Bien plus ! mon chien et mon chat..... je les aime beaucoup, et mon chien, surtout, qui est au désespoir de ne pouvoir parler. — Mais quelle qu’en soit la raison, il est Certain que ni l’un ni l’autre ne possèdent le talent de la conversation. — La mienne avec eux, (de même que celles de mon père avec ma mère dans ses lits de justice,) ne sauroit aller plus loin qu’une demande, une réponse et une réplique ; une fois ces trois choses dites, le dialogue finit. —

Mais avec un âne ! je causerois toute ma vie.

« Viens, honnête animal, lui dis-je, voyant qu’il m’étoit impossible de passer entre la porte et lui, — veux-tu entrer ? ou veux-tu sortir ? — »

L’âne courba son cou, et tourna la tête du côté de la rue. —

« Eh ! bien, répliquai-je, nous attendrons ton maître une minute. »

Il ramena sa tête d’un air pensif, et regarda fixement de l’autre côté. —

« Je t’entends parfaitement, répondis-je, — si tu fais un seul pas mal-à-propos, tu seras battu impitoyablement. Après tout, une minute n’est qu’une minute, et elle ne sera pas perdue, si elle me sert à éviter la bastonade à un de mes frères. — »

Pendant cette conversation il mangeoit une tige d’artichaut, et se trouvant pressé entre son appétit d’une part, et l’amertume de la plante de l’autre, il l’avoit laissé tomber six fois de sa bouche, et six fois il l’avoit ramassée. — « Dieu te soit en aide, pauvre animal, dis-je ! tu fais là un déjeûner bien amer ! et le travail rend tous tes jours amers, et bien amère, je crois, est ta récompense ! — Chacun mène la vie qu’il peut ; mais dans la tienne, tout… tout est amertume. — Ta bouche en ce moment doit être amère comme la suie...... (il avoit enfin rejeté sa tige d’artichaut.) Et dans le monde entier, peut-être, tu n’as pas un ami qui te donne un macaron ! » Disant cela, je tirai de ma poche un cornet de macarons que je venois d’acheter, et je lui en donnai un. — Mais en ce moment où je me rappelle cette action, mon cœur me reproche qu’elle partoit plutôt de l’idée plaisante que je me faisois de voir comment un âne s’y prendroit pour manger un macaron, que d’un véritable principe de bienveillance.

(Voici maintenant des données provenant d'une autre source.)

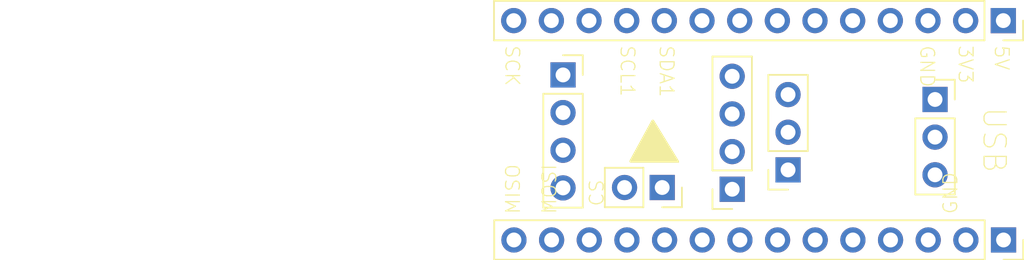
<source format=kicad_pcb>
(kicad_pcb
	(version 20241229)
	(generator "pcbnew")
	(generator_version "9.0")
	(general
		(thickness 1.6)
		(legacy_teardrops no)
	)
	(paper "A4")
	(layers
		(0 "F.Cu" signal)
		(2 "B.Cu" signal)
		(9 "F.Adhes" user "F.Adhesive")
		(11 "B.Adhes" user "B.Adhesive")
		(13 "F.Paste" user)
		(15 "B.Paste" user)
		(5 "F.SilkS" user "F.Silkscreen")
		(7 "B.SilkS" user "B.Silkscreen")
		(1 "F.Mask" user)
		(3 "B.Mask" user)
		(17 "Dwgs.User" user "User.Drawings")
		(19 "Cmts.User" user "User.Comments")
		(21 "Eco1.User" user "User.Eco1")
		(23 "Eco2.User" user "User.Eco2")
		(25 "Edge.Cuts" user)
		(27 "Margin" user)
		(31 "F.CrtYd" user "F.Courtyard")
		(29 "B.CrtYd" user "B.Courtyard")
		(35 "F.Fab" user)
		(33 "B.Fab" user)
		(39 "User.1" user)
		(41 "User.2" user)
		(43 "User.3" user)
		(45 "User.4" user)
		(47 "User.5" user)
		(49 "User.6" user)
		(51 "User.7" user)
		(53 "User.8" user)
		(55 "User.9" user)
	)
	(setup
		(pad_to_mask_clearance 0.3)
		(allow_soldermask_bridges_in_footprints no)
		(tenting front back)
		(pcbplotparams
			(layerselection 0x00000000_00000000_55555555_5755f5ff)
			(plot_on_all_layers_selection 0x00000000_00000000_00000000_00000000)
			(disableapertmacros no)
			(usegerberextensions no)
			(usegerberattributes yes)
			(usegerberadvancedattributes yes)
			(creategerberjobfile yes)
			(dashed_line_dash_ratio 12.000000)
			(dashed_line_gap_ratio 3.000000)
			(svgprecision 6)
			(plotframeref no)
			(mode 1)
			(useauxorigin no)
			(hpglpennumber 1)
			(hpglpenspeed 20)
			(hpglpendiameter 15.000000)
			(pdf_front_fp_property_popups yes)
			(pdf_back_fp_property_popups yes)
			(pdf_metadata yes)
			(pdf_single_document no)
			(dxfpolygonmode yes)
			(dxfimperialunits yes)
			(dxfusepcbnewfont yes)
			(psnegative no)
			(psa4output no)
			(plot_black_and_white yes)
			(sketchpadsonfab no)
			(plotpadnumbers no)
			(hidednponfab no)
			(sketchdnponfab yes)
			(crossoutdnponfab yes)
			(subtractmaskfromsilk no)
			(outputformat 1)
			(mirror no)
			(drillshape 1)
			(scaleselection 1)
			(outputdirectory "")
		)
	)
	(net 0 "")
	(net 1 "/GND")
	(net 2 "/3V3")
	(net 3 "/5V")
	(net 4 "unconnected-(J4-Pin_12-Pad12)")
	(net 5 "unconnected-(J4-Pin_5-Pad5)")
	(net 6 "/SDA1")
	(net 7 "unconnected-(J4-Pin_4-Pad4)")
	(net 8 "unconnected-(J4-Pin_8-Pad8)")
	(net 9 "unconnected-(J4-Pin_9-Pad9)")
	(net 10 "unconnected-(J4-Pin_6-Pad6)")
	(net 11 "/SCL1")
	(net 12 "unconnected-(J4-Pin_13-Pad13)")
	(net 13 "/SCK")
	(net 14 "unconnected-(J4-Pin_7-Pad7)")
	(net 15 "/CS")
	(net 16 "/MOSI")
	(net 17 "unconnected-(J5-Pin_6-Pad6)")
	(net 18 "unconnected-(J5-Pin_11-Pad11)")
	(net 19 "unconnected-(J5-Pin_8-Pad8)")
	(net 20 "unconnected-(J5-Pin_2-Pad2)")
	(net 21 "unconnected-(J5-Pin_4-Pad4)")
	(net 22 "/MISO")
	(net 23 "unconnected-(J5-Pin_7-Pad7)")
	(net 24 "unconnected-(J5-Pin_5-Pad5)")
	(net 25 "unconnected-(J5-Pin_3-Pad3)")
	(net 26 "unconnected-(J5-Pin_10-Pad10)")
	(net 27 "unconnected-(J5-Pin_9-Pad9)")
	(net 28 "unconnected-(J1-Pin_4-Pad4)")
	(net 29 "unconnected-(J6-Pin_4-Pad4)")
	(net 30 "unconnected-(J1-Pin_2-Pad2)")
	(net 31 "unconnected-(J1-Pin_3-Pad3)")
	(net 32 "unconnected-(J2-Pin_1-Pad1)")
	(net 33 "unconnected-(J7-Pin_1-Pad1)")
	(footprint "Connector_PinSocket_2.54mm:PinSocket_1x03_P2.54mm_Vertical" (layer "F.Cu") (at 153.010783 103.46013 180))
	(footprint "Connector_PinSocket_2.54mm:PinSocket_1x02_P2.54mm_Vertical" (layer "F.Cu") (at 144.522471 104.647938 -90))
	(footprint "Connector_PinSocket_2.54mm:PinSocket_1x14_P2.54mm_Vertical" (layer "F.Cu") (at 167.543706 108.18601 -90))
	(footprint "Connector_PinSocket_2.54mm:PinSocket_1x04_P2.54mm_Vertical" (layer "F.Cu") (at 149.243296 104.765958 180))
	(footprint "Connector_PinSocket_2.54mm:PinSocket_1x14_P2.54mm_Vertical" (layer "F.Cu") (at 167.528566 93.39148 -90))
	(footprint "Connector_PinSocket_2.54mm:PinSocket_1x03_P2.54mm_Vertical" (layer "F.Cu") (at 162.924516 98.710588))
	(footprint "Connector_PinSocket_2.54mm:PinSocket_1x04_P2.54mm_Vertical" (layer "F.Cu") (at 137.834635 97.055277))
	(gr_poly
		(pts
			(xy 143.887334 100.170195) (xy 142.408773 102.877628) (xy 145.545317 102.877628)
		)
		(stroke
			(width 0.2)
			(type solid)
		)
		(fill yes)
		(layer "F.SilkS")
		(uuid "3ac873b0-a607-447e-a9d0-f38896104139")
	)
	(gr_text ""
		(at 99.861386 109.494652 0)
		(layer "F.Cu")
		(uuid "40976bf0-19de-460f-ad64-224d4f51e16b")
		(effects
			(font
				(size 0.93472 0.93472)
				(thickness 0.08128)
			)
			(justify left bottom)
		)
	)
	(gr_text "MISO"
		(at 135.010494 106.5 90)
		(layer "F.SilkS")
		(uuid "3e76f1fa-02dd-4626-ba21-8032a5767cdb")
		(effects
			(font
				(size 0.93472 0.93472)
				(thickness 0.08128)
			)
			(justify left bottom)
		)
	)
	(gr_text "SCL1"
		(at 141.63348 95 270)
		(layer "F.SilkS")
		(uuid "41b2cb0c-73f5-4ba7-83a0-9d4505ffc9e1")
		(effects
			(font
				(size 0.93472 0.93472)
				(thickness 0.08128)
			)
			(justify left bottom)
		)
	)
	(gr_text "5V"
		(at 166.875576 95 270)
		(layer "F.SilkS")
		(uuid "46a08f18-e25d-4864-947a-018b69a82011")
		(effects
			(font
				(size 0.93472 0.93472)
				(thickness 0.08128)
			)
			(justify left bottom)
		)
	)
	(gr_text "SDA1\n"
		(at 144.270612 95 270)
		(layer "F.SilkS")
		(uuid "608f559b-babf-466f-a492-9afae41acb09")
		(effects
			(font
				(size 0.93472 0.93472)
				(thickness 0.08128)
			)
			(justify left bottom)
		)
	)
	(gr_text "SCK"
		(at 133.864155 95 270)
		(layer "F.SilkS")
		(uuid "84e8d068-3bc6-4712-a374-4fe93cbbc927")
		(effects
			(font
				(size 0.93472 0.93472)
				(thickness 0.08128)
			)
			(justify left bottom)
		)
	)
	(gr_text "MOSI"
		(at 137.464069 106.5 90)
		(layer "F.SilkS")
		(uuid "9ed62740-0baf-48c5-ad3f-4d9928a0ccbe")
		(effects
			(font
				(size 0.93472 0.93472)
				(thickness 0.08128)
			)
			(justify left bottom)
		)
	)
	(gr_text "GND"
		(at 164.506589 106.5 90)
		(layer "F.SilkS")
		(uuid "ceb728d0-cdd2-4ec7-ba4e-ae6efc6839b0")
		(effects
			(font
				(size 0.93472 0.93472)
				(thickness 0.08128)
			)
			(justify left bottom)
		)
	)
	(gr_text "3V3"
		(at 164.437131 95 270)
		(layer "F.SilkS")
		(uuid "e11f8e76-d7cf-4662-a46b-bb627f279197")
		(effects
			(font
				(size 0.93472 0.93472)
				(thickness 0.08128)
			)
			(justify left bottom)
		)
	)
	(gr_text "GND"
		(at 161.848166 95 270)
		(layer "F.SilkS")
		(uuid "ed279aff-c858-4400-8834-213f881eda0c")
		(effects
			(font
				(size 0.93472 0.93472)
				(thickness 0.08128)
			)
			(justify left bottom)
		)
	)
	(gr_text "USB\n"
		(at 166.041566 99.140308 270)
		(layer "F.SilkS")
		(uuid "ee7cb231-f7da-4116-94bb-6fd2a9a28320")
		(effects
			(font
				(size 1.5 1.5)
				(thickness 0.08128)
			)
			(justify left bottom)
		)
	)
	(gr_text "CS"
		(at 140.652471 105.977938 90)
		(layer "F.SilkS")
		(uuid "f9ffe14e-6618-4d8b-bdca-e61e7fd3c84a")
		(effects
			(font
				(size 0.93472 0.93472)
				(thickness 0.08128)
			)
			(justify left bottom)
		)
	)
	(segment
		(start 139.68 107.57)
		(end 139.68 108.5)
		(width 0.2)
		(layer "B.Cu")
		(net 15)
		(uuid "ffa411a6-2f20-4c45-aa53-3bbb9ed471cd")
	)
	(segment
		(start 154.978686 108.441314)
		(end 154.92 108.5)
		(width 0.2)
		(layer "F.Cu")
		(net 17)
		(uuid "b3d93501-b0fa-4f9d-a3a1-87e84e6589f7")
	)
	(segment
		(start 160 108.5)
		(end 159.745644 108.5)
		(width 0.2)
		(layer "F.Cu")
		(net 21)
		(uuid "6caadb21-6906-42b6-ab97-a252f67b70ba")
	)
	(embedded_fonts no)
)

</source>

Quand l’âne eut mangé son macaron, je le pressai d’entrer. — Le pauvre animal étoit horriblement chargé ; ses jambes sembloient trembler sous lui ; — il résistoit et portoit son poids en arrière. — Je le tirai par son licol, — le licol se cassa dans ma main. — L’âne me regarda d’un air inquiet : — Au nom du ciel ne me frappez pas ! cependant..... si vous le voulez,… vous le pouvez. — « Moi ! te frapper, dis-je, j’aimerois mieux être damné. »

Le mot n’étoit encore prononcé qu’à moitié, comme avoit été celui de l’abbesse des Andouillettes ; — ainsi le péché n’étoit pas consommé, quand un homme qui vouloit entrer fit pleuvoir une grêle de coups sur la croupe de la pauvre bête, ce qui mit fin à la cérémonie.

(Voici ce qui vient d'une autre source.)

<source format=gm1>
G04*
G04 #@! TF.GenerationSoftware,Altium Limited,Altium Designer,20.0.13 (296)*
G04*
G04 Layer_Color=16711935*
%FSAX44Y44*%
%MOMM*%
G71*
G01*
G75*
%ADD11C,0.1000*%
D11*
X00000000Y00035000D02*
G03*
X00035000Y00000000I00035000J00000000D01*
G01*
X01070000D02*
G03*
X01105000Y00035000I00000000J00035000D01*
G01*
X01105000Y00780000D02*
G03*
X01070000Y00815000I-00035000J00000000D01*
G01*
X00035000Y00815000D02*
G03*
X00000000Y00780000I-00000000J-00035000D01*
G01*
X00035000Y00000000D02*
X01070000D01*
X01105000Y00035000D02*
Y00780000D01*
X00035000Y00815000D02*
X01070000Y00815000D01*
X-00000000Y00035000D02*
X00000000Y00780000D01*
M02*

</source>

« Au diable, m’écriai-je ! »

L’âne se précipita pour entrer ; et dans la violence de son mouvement, il me froissa rudement contre la muraille, tandis qu’un bout d’osier qui dépassoit le tissu de son panier accrocha la poche de ma culotte, et la déchira dans la direction la plus désastreuse que vous puissiez imaginer. —

Au diable, avois-je dit !

— Je ne m’adressois point à l’âne, — et pourtant ce fut peut-être ce qui le fit entrer ; — peut-être aussi fut-ce les coups de bâton. — C’est un point qui n’a pas été éclairci, et que je laisse à décider à messieurs de la société royale. — Et j’ai rapporté mes culottes tout exprès pour les en faire juges.